To start this page off I decided to cut the muslin a bit bigger than needed as it would be better to trim the excess than to have the page be too small. I decided to not reinforce the fabric as I didn’t need to sew anything to it and I was hoping it would crinkle more without the interfacing. If you reinforce it maybe wait until after you draw on the fabric so you can iron the back of it to set the ink. After you finish the page you can set the ink, iron it onto the interfacing, trim it to size, and then join it to the other side of the page. I freehand drew the animals inspired by multiple image searches. The colors I wanted to include in the page inspired the animal choices; for instance if I wanted more pink I added a flamingo or a pig. I wanted the animals to range from realistic, the rooster and betta fish, to more cartoon-like, the bear and bee. While you color you may have the wet colors merge into each other. This could be beneficial but if you want to avoid that you could either wait for the ink to fully dry between color changes or, if you want to be doubly sure nothing will run, you could let it dry and then iron it to set the color before coloring some more.

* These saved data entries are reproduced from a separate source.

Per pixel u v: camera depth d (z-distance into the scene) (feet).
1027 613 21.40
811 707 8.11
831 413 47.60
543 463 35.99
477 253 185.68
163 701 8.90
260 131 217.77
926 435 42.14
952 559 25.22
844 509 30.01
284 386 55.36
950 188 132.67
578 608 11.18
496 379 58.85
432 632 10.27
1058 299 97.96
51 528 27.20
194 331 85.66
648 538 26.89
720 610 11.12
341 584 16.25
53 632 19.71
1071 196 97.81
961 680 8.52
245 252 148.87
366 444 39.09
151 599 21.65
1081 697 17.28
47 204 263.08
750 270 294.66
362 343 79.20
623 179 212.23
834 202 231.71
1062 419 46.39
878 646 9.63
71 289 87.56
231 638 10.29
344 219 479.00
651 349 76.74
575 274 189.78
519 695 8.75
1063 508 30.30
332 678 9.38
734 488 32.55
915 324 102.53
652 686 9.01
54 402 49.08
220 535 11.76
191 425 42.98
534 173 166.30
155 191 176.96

After you finish your design you can set the color according fabric marker’s directions. My marker instructions had me wait fifteen minutes to dry and then set the ink by ironing on the reverse side of the fabric. This side of the page is now done.
Once I finished the reverse side of the page I trimmed this page to be equal in size to the reverse so there wouldn’t be excess fabric. Then I pinned both sides together, wrong sides facing, with the crinkle layer underneath them and then sewed around three of the edges before flipping it right side out.

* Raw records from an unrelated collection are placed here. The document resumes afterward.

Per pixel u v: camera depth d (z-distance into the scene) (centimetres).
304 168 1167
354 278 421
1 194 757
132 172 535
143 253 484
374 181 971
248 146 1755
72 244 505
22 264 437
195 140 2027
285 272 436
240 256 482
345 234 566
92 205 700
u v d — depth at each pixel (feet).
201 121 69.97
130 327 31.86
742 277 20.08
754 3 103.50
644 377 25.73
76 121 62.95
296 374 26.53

I then closed off the fourth side, being careful to sew through all layers, with a zigzag stitch. I then decided to add a second line of decorative stitching and then added a normal stitching about two inches over so there would be a space for the grommets to go in.
When I was finished I trimmed the excess fabric from the fourth side and then later added the grommets.
If I did this again I would change:
If I work on a similar page again I wouldn’t have cut the fabric bigger than needed. I loved the tail on the rooster and the top fin of my betta fish, but I wanted to keep my bear’s waving hand in the finished product even more so they had to be cut off as the reverse side of the page was smaller than this side.